There are several types of problems that can go wrong while using Confluent for Kubernetes (CFK):

  • A problem happens while deploying CFK.

  • A problem exists at the infrastructure level.

    Something has gone wrong at the Kubernetes layer.

  • A problem exists at the application level.

    The infrastructure is fine but something has gone wrong with Confluent Platform itself. Typically, this is caused by how Confluent Platform components were configured.

To debug deployment problems, run the Helm install command with the --set debug="true" to enable verbose output:

helm upgrade --install confluent-operator \
  confluentinc/confluent-for-kubernetes \
  --namespace <namespace>
  --set debug="true"

Look for Kubernetes issues first, then debug Confluent Platform.

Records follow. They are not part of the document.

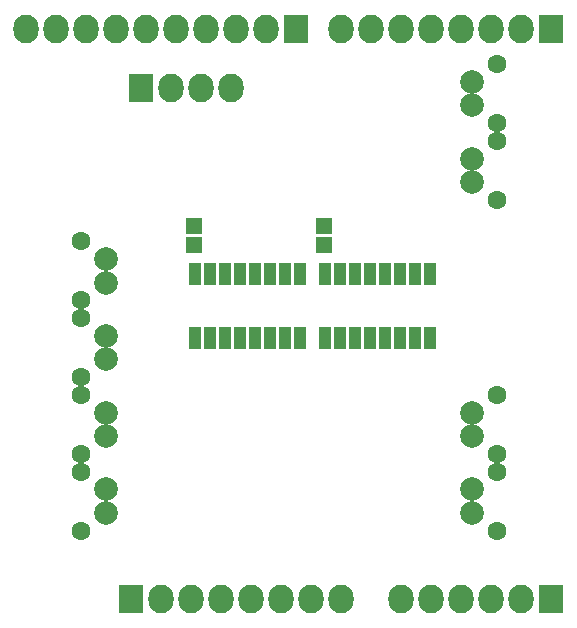
<source format=gts>
G04 #@! TF.FileFunction,Soldermask,Top*
%FSLAX46Y46*%
G04 Gerber Fmt 4.6, Leading zero omitted, Abs format (unit mm)*
G04 Created by KiCad (PCBNEW 4.0.2-4+6225~38~ubuntu15.10.1-stable) date Mon 28 Mar 2016 01:33:35 BST*
%MOMM*%
G01*
G04 APERTURE LIST*
%ADD10C,0.100000*%
%ADD11R,1.000000X1.950000*%
%ADD12R,2.127200X2.432000*%
%ADD13O,2.127200X2.432000*%
%ADD14C,1.600000*%
%ADD15C,2.000000*%
%ADD16R,1.400000X1.350000*%
G04 APERTURE END LIST*
D10*
D11*
X79055000Y-89700000D03*
X80325000Y-89700000D03*
X81595000Y-89700000D03*
X82865000Y-89700000D03*
X84135000Y-89700000D03*
X85405000Y-89700000D03*
X86675000Y-89700000D03*
X87945000Y-89700000D03*
X87945000Y-84300000D03*
X86675000Y-84300000D03*
X85405000Y-84300000D03*
X84135000Y-84300000D03*
X82865000Y-84300000D03*
X81595000Y-84300000D03*
X80325000Y-84300000D03*
X79055000Y-84300000D03*
X90055000Y-89700000D03*
X91325000Y-89700000D03*
X92595000Y-89700000D03*
X93865000Y-89700000D03*
X95135000Y-89700000D03*
X96405000Y-89700000D03*
X97675000Y-89700000D03*
X98945000Y-89700000D03*
X98945000Y-84300000D03*
X97675000Y-84300000D03*
X96405000Y-84300000D03*
X95135000Y-84300000D03*
X93865000Y-84300000D03*
X92595000Y-84300000D03*
X91325000Y-84300000D03*
X90055000Y-84300000D03*
D12*
X73660000Y-111760000D03*
D13*
X76200000Y-111760000D03*
X78740000Y-111760000D03*
X81280000Y-111760000D03*
X83820000Y-111760000D03*
X86360000Y-111760000D03*
X88900000Y-111760000D03*
X91440000Y-111760000D03*
D12*
X109220000Y-111760000D03*
D13*
X106680000Y-111760000D03*
X104140000Y-111760000D03*
X101600000Y-111760000D03*
X99060000Y-111760000D03*
X96520000Y-111760000D03*
D12*
X87630000Y-63500000D03*
D13*
X85090000Y-63500000D03*
X82550000Y-63500000D03*
X80010000Y-63500000D03*
X77470000Y-63500000D03*
X74930000Y-63500000D03*
X72390000Y-63500000D03*
X69850000Y-63500000D03*
X67310000Y-63500000D03*
X64770000Y-63500000D03*
D12*
X109220000Y-63500000D03*
D13*
X106680000Y-63500000D03*
X104140000Y-63500000D03*
X101600000Y-63500000D03*
X99060000Y-63500000D03*
X96520000Y-63500000D03*
X93980000Y-63500000D03*
X91440000Y-63500000D03*
D12*
X74500000Y-68500000D03*
D13*
X77040000Y-68500000D03*
X79580000Y-68500000D03*
X82120000Y-68500000D03*
D14*
X69400000Y-94500000D03*
X69400000Y-99500000D03*
D15*
X71500000Y-96000000D03*
X71500000Y-98000000D03*
D14*
X69400000Y-101000000D03*
X69400000Y-106000000D03*
D15*
X71500000Y-102500000D03*
X71500000Y-104500000D03*
D14*
X69400000Y-81500000D03*
X69400000Y-86500000D03*
D15*
X71500000Y-83000000D03*
X71500000Y-85000000D03*
D14*
X69400000Y-88000000D03*
X69400000Y-93000000D03*
D15*
X71500000Y-89500000D03*
X71500000Y-91500000D03*
D14*
X104600000Y-106000000D03*
X104600000Y-101000000D03*
D15*
X102500000Y-104500000D03*
X102500000Y-102500000D03*
D14*
X104600000Y-99500000D03*
X104600000Y-94500000D03*
D15*
X102500000Y-98000000D03*
X102500000Y-96000000D03*
D14*
X104600000Y-78000000D03*
X104600000Y-73000000D03*
D15*
X102500000Y-76500000D03*
X102500000Y-74500000D03*
D14*
X104600000Y-71500000D03*
X104600000Y-66500000D03*
D15*
X102500000Y-70000000D03*
X102500000Y-68000000D03*
D16*
X90000000Y-81800000D03*
X90000000Y-80200000D03*
X79000000Y-81800000D03*
X79000000Y-80200000D03*
M02*

</source>
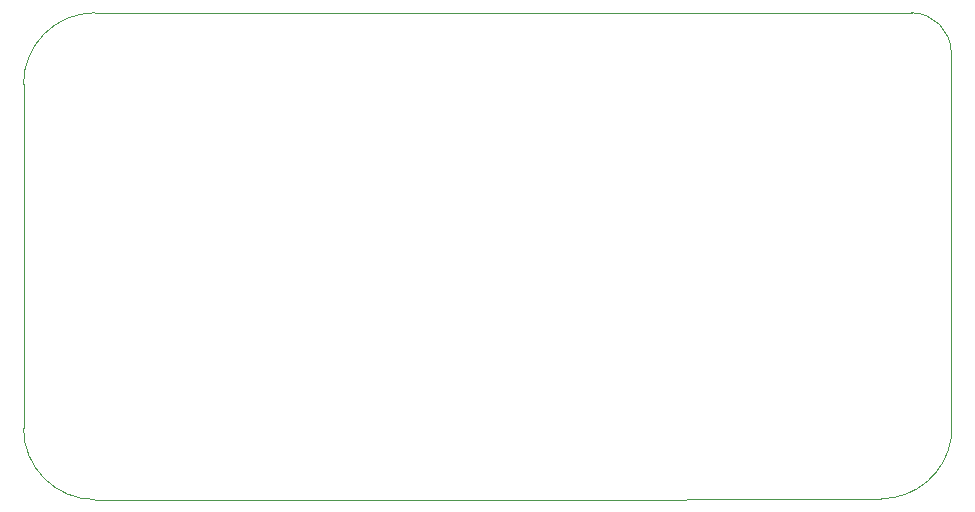
<source format=gm1>
%TF.GenerationSoftware,KiCad,Pcbnew,(5.1.12)-1*%
%TF.CreationDate,2021-12-30T22:51:29-05:00*%
%TF.ProjectId,4keymacropad,346b6579-6d61-4637-926f-7061642e6b69,rev?*%
%TF.SameCoordinates,Original*%
%TF.FileFunction,Profile,NP*%
%FSLAX46Y46*%
G04 Gerber Fmt 4.6, Leading zero omitted, Abs format (unit mm)*
G04 Created by KiCad (PCBNEW (5.1.12)-1) date 2021-12-30 22:51:29*
%MOMM*%
%LPD*%
G01*
G04 APERTURE LIST*
%TA.AperFunction,Profile*%
%ADD10C,0.050000*%
%TD*%
G04 APERTURE END LIST*
D10*
X101219000Y-112204500D02*
G75*
G02*
X95186500Y-106172000I0J6032500D01*
G01*
X95186500Y-77025500D02*
G75*
G02*
X101219000Y-70993000I6032500J0D01*
G01*
X173733686Y-106997155D02*
G75*
G02*
X167767000Y-112141000I-5966686J888655D01*
G01*
X173733686Y-106997155D02*
X173736000Y-74358500D01*
X134620000Y-70993000D02*
X170370500Y-70993000D01*
X134493000Y-112204500D02*
X167767000Y-112141000D01*
X170370500Y-70993000D02*
G75*
G02*
X173736000Y-74358500I0J-3365500D01*
G01*
X101219000Y-70993000D02*
X104838500Y-70993000D01*
X95186500Y-106172000D02*
X95186500Y-77025500D01*
X101219000Y-112204500D02*
X104965500Y-112204500D01*
X134620000Y-70993000D02*
X104838500Y-70993000D01*
X134493000Y-112204500D02*
X104965500Y-112204500D01*
M02*

</source>
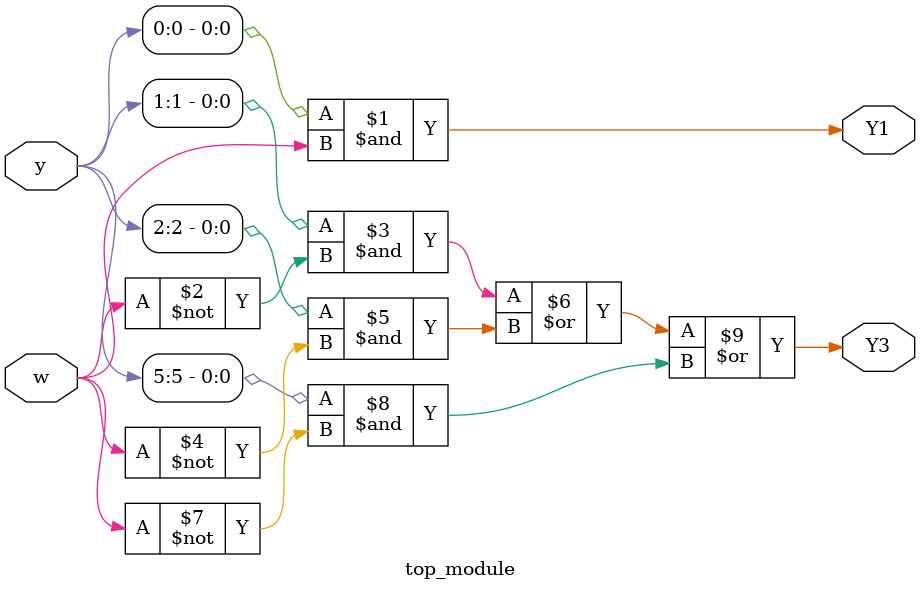
<source format=sv>
module top_module (
    input [5:0] y,
    input w,
    output Y1,
    output Y3
);

    // Based on one-hot encoding and state transitions

    // y[1] corresponds to state B, which transitions to:
    // - state C (y[2]) if w = 1
    // - state D (y[3]) if w = 0
    assign Y1 = (y[0] & w);

    // y[3] corresponds to state D, which transitions to:
    // - state F (y[5]) if w = 1
    // - state A (y[0]) if w = 0
    assign Y3 = (y[1] & ~w) | (y[2] & ~w) | (y[5] & ~w);

endmodule

</source>
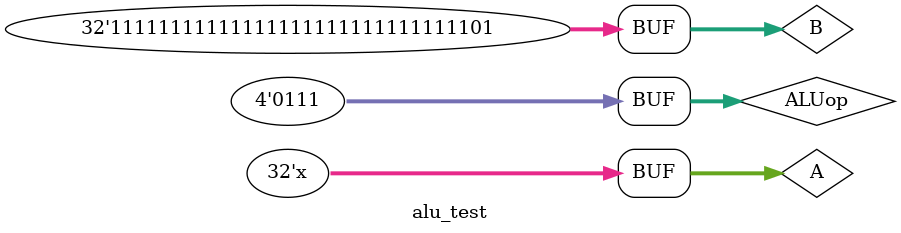
<source format=v>
`timescale 1ns / 1ps


module alu_test;

	// Inputs
	reg [31:0] A;
	reg [31:0] B;
	reg [3:0] ALUop;

	// Outputs
	wire [31:0] C;

	// Instantiate the Unit Under Test (UUT)
	ALU uut (
		.A(A), 
		.B(B), 
		.ALUop(ALUop), 
		.C(C)
	);

	initial begin
		// Initialize Inputs
		A = -6;
		B = -3;
		ALUop = 4'b0111;

		// Wait 100 ns for global reset to finish
		#100;
        
		// Add stimulus here

	end
      
		always #10 A = A + 1;
endmodule


</source>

  1. Check for potential Kubernetes errors by entering the following command:

    kubectl get events -n <namespace>
    
  2. Check for a specific resource issue, enter the following command (using the resource type example pods):

    kubectl describe pods <podname> -n <namespace>
    
  3. If everything looks okay after running the commands above, check the individual pod logs using the following command:

    kubectl logs <pod name> -n <namespace>
    

    Confluent Platform containers are configured so application logs are printed to STDOUT. The logs can be read directly with this command. If there is anything wrong at the application level, like an invalid configuration, this will be evident in the logs.

    Note

    If a pod has been replaced because it crashed and you want to check the previous pod’s logs, add --previous to the end of the command above.

Troubleshooting problems caused by the datacenter infrastructure, such as virtual machine (VM) firewall rules, DNS configuration, etc., should be resolved by infrastructure system administrator.